## The request
Repeat the part of the forum post on dogs chasing livestock word for word, starting with "Raw feeding is" and going on through "fun is over.".

## Selected extract
Raw feeding is not going to cause an animal to want to chase livestock. German Shepherds are a herding breed. What is the desire to herd but directed and controlled prey drive - the desire to chase and corner prey. There are some dogs that can never be trusted around livestock unattended but the majority can be trained to not chase livestock when they are supervised. Chasing chickens especially is an awesomely fun game. Most dogs that kill chickens don't even do it on purpose. They simply get caught up in the fun of the game and OOPS smashed that one. Oh look! Another one, game on! That is what makes them so devastating to chickens - they don't stop until the fun is over.

First, the main problem is that you are giving her the opportunity to chase livestock. It's a self-rewarding behavior - it's fun and that in itself is a reward. She didn't know that she did something wrong the second time that she was caught in the sheep enclosure - she knew that you were upset. A very big difference. Putting her in the kennel to chill doesn't do anything as far as teaching her not to chase livestock. At best, you might teach her to not get caught!

## Supplied information
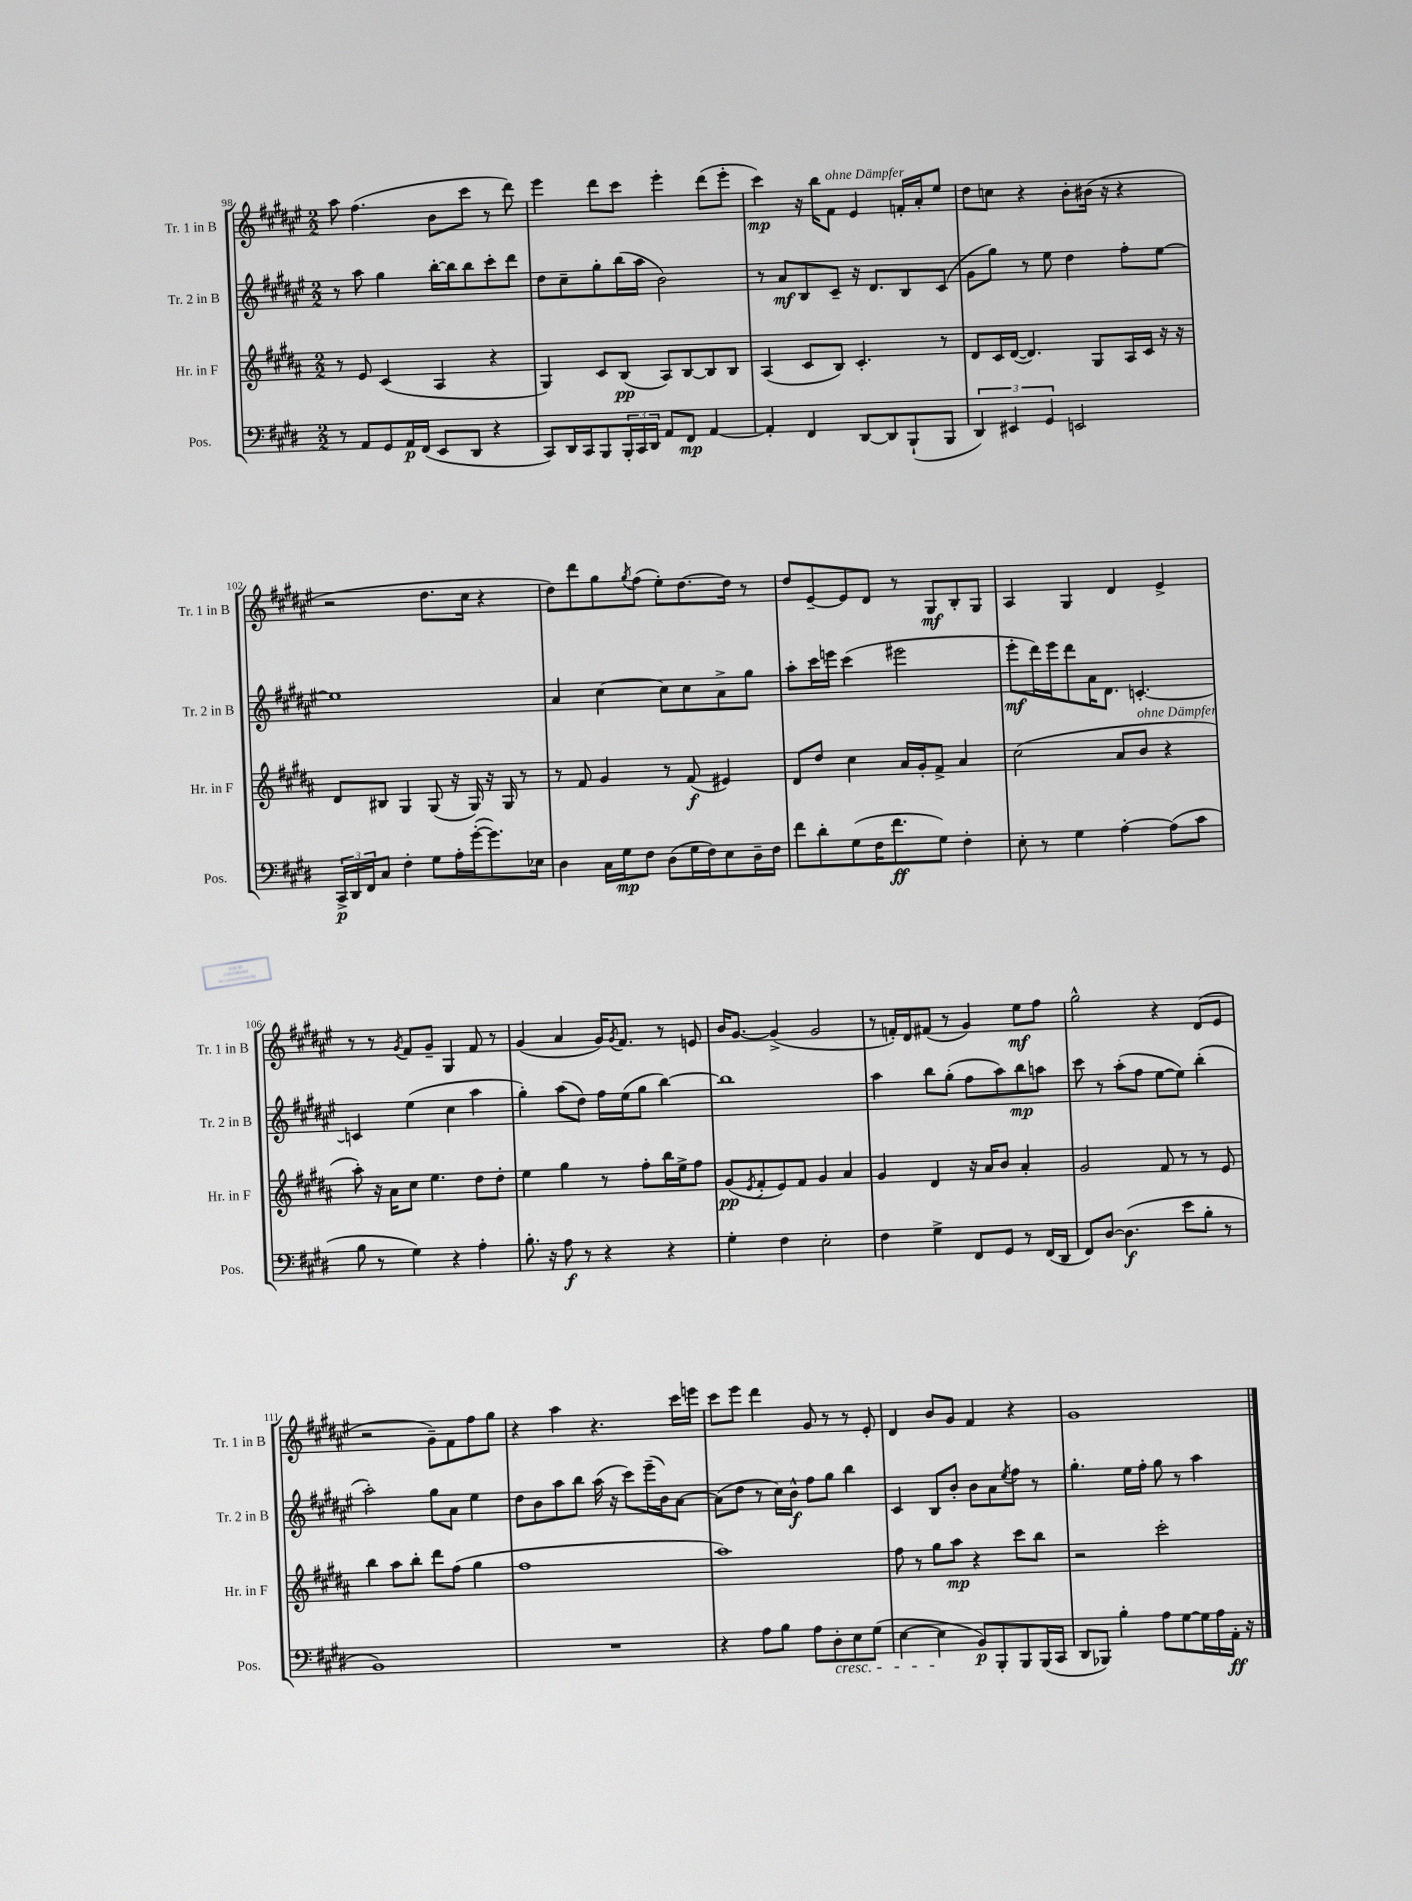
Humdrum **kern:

## Exercise output
Raw feeding is not going to cause an animal to want to chase livestock. German Shepherds are a herding breed. What is the desire to herd but directed and controlled prey drive - the desire to chase and corner prey. There are some dogs that can never be trusted around livestock unattended but the majority can be trained to not chase livestock when they are supervised. Chasing chickens especially is an awesomely fun game. Most dogs that kill chickens don't even do it on purpose. They simply get caught up in the fun of the game and OOPS smashed that one. Oh look! Another one, game on! That is what makes them so devastating to chickens - they don't stop until the fun is over.